[[ Material provided open ]]

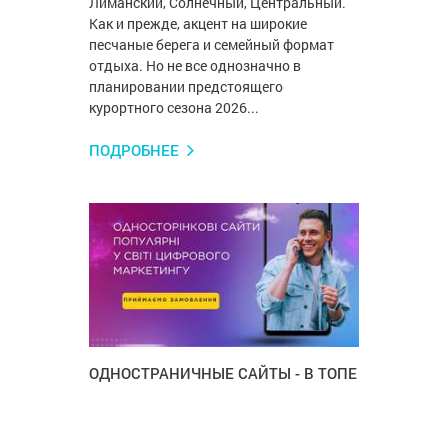
Лиманский, Солнечный, Центральный.
Как и прежде, акцент на широкие
песчаные берега и семейный формат
отдыха. Но не все однозначно в
планировании предстоящего
курортного сезона 2026...
ПОДРОБНЕЕ
ОДНОСТРАНИЧНЫЕ САЙТЫ - В ТОПЕ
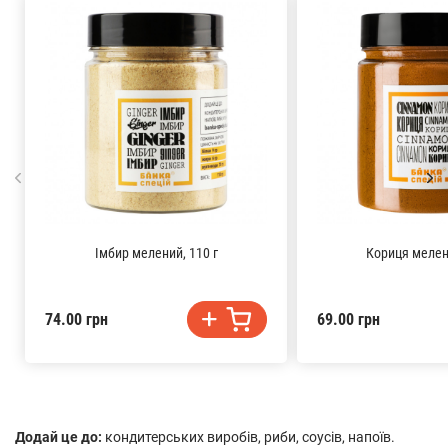
Імбир мелений, 110 г
Кориця мелена
74.00 грн
69.00 грн
Додай це до:
кондитерських виробів, риби, соусів, напоїв.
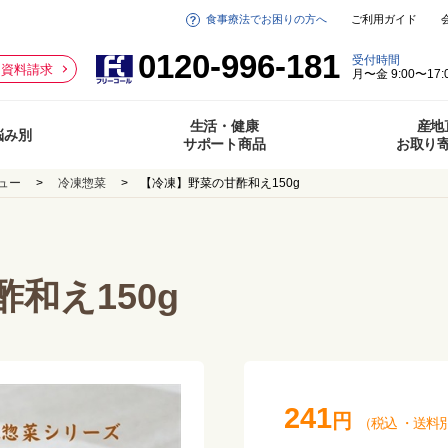
食事療法でお困りの方へ
ご利用ガイド
0120-996-181
受付時間
資料請求
月〜金 9:00〜17:
生活・健康
産地
悩み別
サポート商品
お取り
ュー
冷凍惣菜
【冷凍】野菜の甘酢和え150g
和え150g
241
円
（税込
・
送料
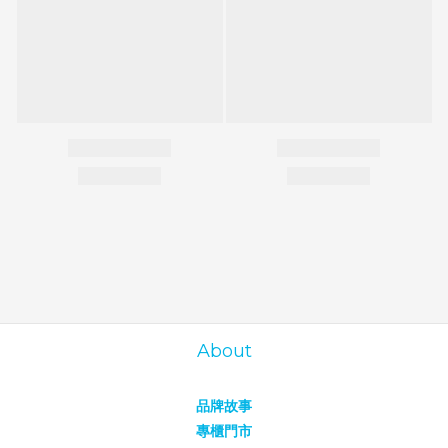
About
品牌故事
專櫃門市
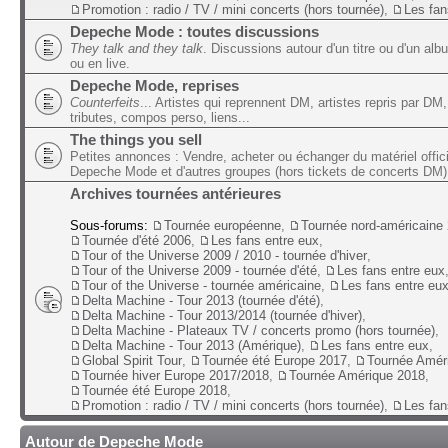
Promotion : radio / TV / mini concerts (hors tournée)
,
Les fan
Depeche Mode : toutes discussions
They talk and they talk
. Discussions autour d'un titre ou d'un alb
ou en live.
Depeche Mode, reprises
Counterfeits
... Artistes qui reprennent DM, artistes repris par DM,
tributes, compos perso, liens...
The things you sell
Petites annonces : Vendre, acheter ou échanger du matériel offic
Depeche Mode et d'autres groupes (hors tickets de concerts DM)
Archives tournées antérieures
Sous-forums:
Tournée européenne
,
Tournée nord-américaine
Tournée d'été 2006
,
Les fans entre eux
,
Tour of the Universe 2009 / 2010 - tournée d'hiver
,
Tour of the Universe 2009 - tournée d'été
,
Les fans entre eux
Tour of the Universe - tournée américaine
,
Les fans entre eu
Delta Machine - Tour 2013 (tournée d'été)
,
Delta Machine - Tour 2013/2014 (tournée d'hiver)
,
Delta Machine - Plateaux TV / concerts promo (hors tournée)
,
Delta Machine - Tour 2013 (Amérique)
,
Les fans entre eux
,
Global Spirit Tour
,
Tournée été Europe 2017
,
Tournée Amér
Tournée hiver Europe 2017/2018
,
Tournée Amérique 2018
,
Tournée été Europe 2018
,
Promotion : radio / TV / mini concerts (hors tournée)
,
Les fan
Autour de Depeche Mode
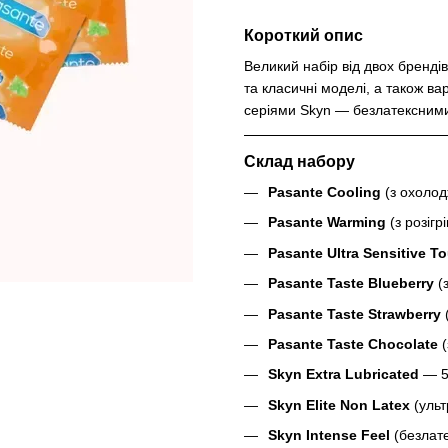
Короткий опис
Великий набір від двох брендів
та класичні моделі, а також в
серіями Skyn — безлатексними
Склад набору
Pasante Cooling
(з охолод
Pasante Warming
(з розігр
Pasante Ultra Sensitive To
Pasante Taste Blueberry
(з
Pasante Taste Strawberry
(
Pasante Taste Chocolate
(
Skyn Extra Lubricated
— 5
Skyn Elite Non Latex
(ульт
Skyn Intense Feel
(безлате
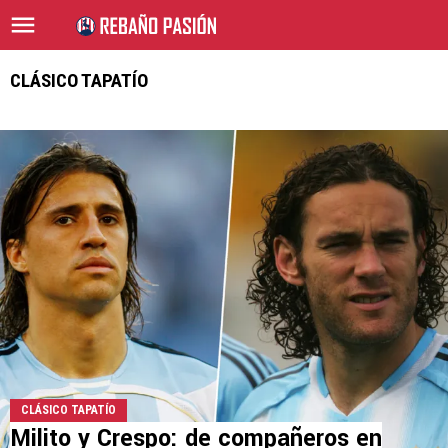
CLÁSICO TAPATÍO
CLÁSICO TAPATÍO
Milito y Crespo: de compañeros en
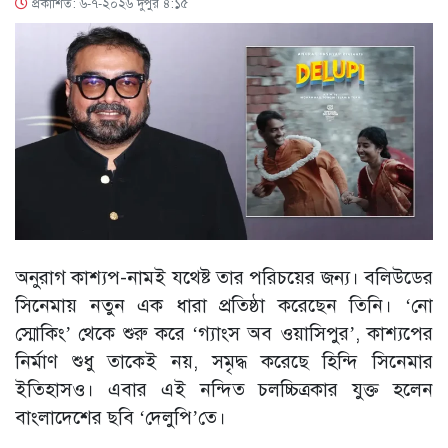
প্রকাশিত: ৬-৭-২০২৬ দুপুর ৪:১৫
অনুরাগ কাশ্যপ-নামই যথেষ্ট তার পরিচয়ের জন্য। বলিউডের
সিনেমায় নতুন এক ধারা প্রতিষ্ঠা করেছেন তিনি। ‘নো
স্মোকিং’ থেকে শুরু করে ‘গ্যাংস অব ওয়াসিপুর’, কাশ্যপের
নির্মাণ শুধু তাকেই নয়, সমৃদ্ধ করেছে হিন্দি সিনেমার
ইতিহাসও। এবার এই নন্দিত চলচ্চিত্রকার যুক্ত হলেন
বাংলাদেশের ছবি ‘দেলুপি’তে।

[[ Material provided closed ]]

Brief: The number of lines in the records that include "hors" is what is needed, with no other words.

Answer for the task: 4